>>>
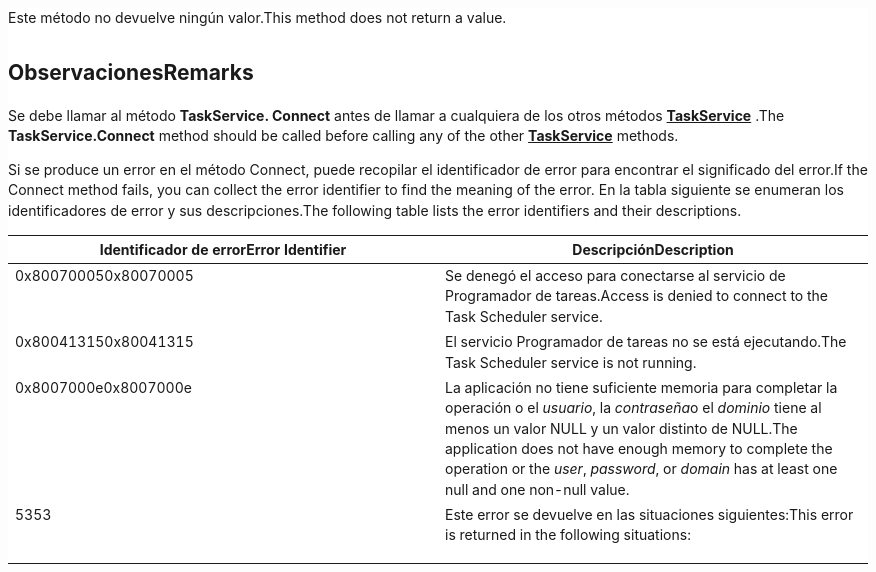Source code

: <span data-ttu-id="01596-124">Este método no devuelve ningún valor.</span><span class="sxs-lookup"><span data-stu-id="01596-124">This method does not return a value.</span></span>

## <a name="remarks"></a><span data-ttu-id="01596-125">Observaciones</span><span class="sxs-lookup"><span data-stu-id="01596-125">Remarks</span></span>

<span data-ttu-id="01596-126">Se debe llamar al método **TaskService. Connect** antes de llamar a cualquiera de los otros métodos [**TaskService**](taskservice.md) .</span><span class="sxs-lookup"><span data-stu-id="01596-126">The **TaskService.Connect** method should be called before calling any of the other [**TaskService**](taskservice.md) methods.</span></span>

<span data-ttu-id="01596-127">Si se produce un error en el método Connect, puede recopilar el identificador de error para encontrar el significado del error.</span><span class="sxs-lookup"><span data-stu-id="01596-127">If the Connect method fails, you can collect the error identifier to find the meaning of the error.</span></span> <span data-ttu-id="01596-128">En la tabla siguiente se enumeran los identificadores de error y sus descripciones.</span><span class="sxs-lookup"><span data-stu-id="01596-128">The following table lists the error identifiers and their descriptions.</span></span>



<table>
<colgroup>
<col style="width: 50%" />
<col style="width: 50%" />
</colgroup>
<thead>
<tr class="header">
<th><span data-ttu-id="01596-129">Identificador de error</span><span class="sxs-lookup"><span data-stu-id="01596-129">Error Identifier</span></span></th>
<th><span data-ttu-id="01596-130">Descripción</span><span class="sxs-lookup"><span data-stu-id="01596-130">Description</span></span></th>
</tr>
</thead>
<tbody>
<tr class="odd">
<td><span data-ttu-id="01596-131">0x80070005</span><span class="sxs-lookup"><span data-stu-id="01596-131">0x80070005</span></span></td>
<td><span data-ttu-id="01596-132">Se denegó el acceso para conectarse al servicio de Programador de tareas.</span><span class="sxs-lookup"><span data-stu-id="01596-132">Access is denied to connect to the Task Scheduler service.</span></span></td>
</tr>
<tr class="even">
<td><span data-ttu-id="01596-133">0x80041315</span><span class="sxs-lookup"><span data-stu-id="01596-133">0x80041315</span></span></td>
<td><span data-ttu-id="01596-134">El servicio Programador de tareas no se está ejecutando.</span><span class="sxs-lookup"><span data-stu-id="01596-134">The Task Scheduler service is not running.</span></span></td>
</tr>
<tr class="odd">
<td><span data-ttu-id="01596-135">0x8007000e</span><span class="sxs-lookup"><span data-stu-id="01596-135">0x8007000e</span></span></td>
<td><span data-ttu-id="01596-136">La aplicación no tiene suficiente memoria para completar la operación o el <em>usuario</em>, la <em>contraseña</em>o el <em>dominio</em> tiene al menos un valor NULL y un valor distinto de NULL.</span><span class="sxs-lookup"><span data-stu-id="01596-136">The application does not have enough memory to complete the operation or the <em>user</em>, <em>password</em>, or <em>domain</em> has at least one null and one non-null value.</span></span></td>
</tr>
<tr class="even">
<td><span data-ttu-id="01596-137">53</span><span class="sxs-lookup"><span data-stu-id="01596-137">53</span></span></td>
<td><span data-ttu-id="01596-138">Este error se devuelve en las situaciones siguientes:</span><span class="sxs-lookup"><span data-stu-id="01596-138">This error is returned in the following situations:</span></span>
<ul>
<<<
Leave out the pictures and print every line of the data exactly.

Source code

: <span data-ttu-id="01596-124">Este método no devuelve ningún valor.</span><span class="sxs-lookup"><span data-stu-id="01596-124">This method does not return a value.</span></span>

## <a name="remarks"></a><span data-ttu-id="01596-125">Observaciones</span><span class="sxs-lookup"><span data-stu-id="01596-125">Remarks</span></span>

<span data-ttu-id="01596-126">Se debe llamar al método **TaskService. Connect** antes de llamar a cualquiera de los otros métodos [**TaskService**](taskservice.md) .</span><span class="sxs-lookup"><span data-stu-id="01596-126">The **TaskService.Connect** method should be called before calling any of the other [**TaskService**](taskservice.md) methods.</span></span>

<span data-ttu-id="01596-127">Si se produce un error en el método Connect, puede recopilar el identificador de error para encontrar el significado del error.</span><span class="sxs-lookup"><span data-stu-id="01596-127">If the Connect method fails, you can collect the error identifier to find the meaning of the error.</span></span> <span data-ttu-id="01596-128">En la tabla siguiente se enumeran los identificadores de error y sus descripciones.</span><span class="sxs-lookup"><span data-stu-id="01596-128">The following table lists the error identifiers and their descriptions.</span></span>



<table>
<colgroup>
<col style="width: 50%" />
<col style="width: 50%" />
</colgroup>
<thead>
<tr class="header">
<th><span data-ttu-id="01596-129">Identificador de error</span><span class="sxs-lookup"><span data-stu-id="01596-129">Error Identifier</span></span></th>
<th><span data-ttu-id="01596-130">Descripción</span><span class="sxs-lookup"><span data-stu-id="01596-130">Description</span></span></th>
</tr>
</thead>
<tbody>
<tr class="odd">
<td><span data-ttu-id="01596-131">0x80070005</span><span class="sxs-lookup"><span data-stu-id="01596-131">0x80070005</span></span></td>
<td><span data-ttu-id="01596-132">Se denegó el acceso para conectarse al servicio de Programador de tareas.</span><span class="sxs-lookup"><span data-stu-id="01596-132">Access is denied to connect to the Task Scheduler service.</span></span></td>
</tr>
<tr class="even">
<td><span data-ttu-id="01596-133">0x80041315</span><span class="sxs-lookup"><span data-stu-id="01596-133">0x80041315</span></span></td>
<td><span data-ttu-id="01596-134">El servicio Programador de tareas no se está ejecutando.</span><span class="sxs-lookup"><span data-stu-id="01596-134">The Task Scheduler service is not running.</span></span></td>
</tr>
<tr class="odd">
<td><span data-ttu-id="01596-135">0x8007000e</span><span class="sxs-lookup"><span data-stu-id="01596-135">0x8007000e</span></span></td>
<td><span data-ttu-id="01596-136">La aplicación no tiene suficiente memoria para completar la operación o el <em>usuario</em>, la <em>contraseña</em>o el <em>dominio</em> tiene al menos un valor NULL y un valor distinto de NULL.</span><span class="sxs-lookup"><span data-stu-id="01596-136">The application does not have enough memory to complete the operation or the <em>user</em>, <em>password</em>, or <em>domain</em> has at least one null and one non-null value.</span></span></td>
</tr>
<tr class="even">
<td><span data-ttu-id="01596-137">53</span><span class="sxs-lookup"><span data-stu-id="01596-137">53</span></span></td>
<td><span data-ttu-id="01596-138">Este error se devuelve en las situaciones siguientes:</span><span class="sxs-lookup"><span data-stu-id="01596-138">This error is returned in the following situations:</span></span>
<ul>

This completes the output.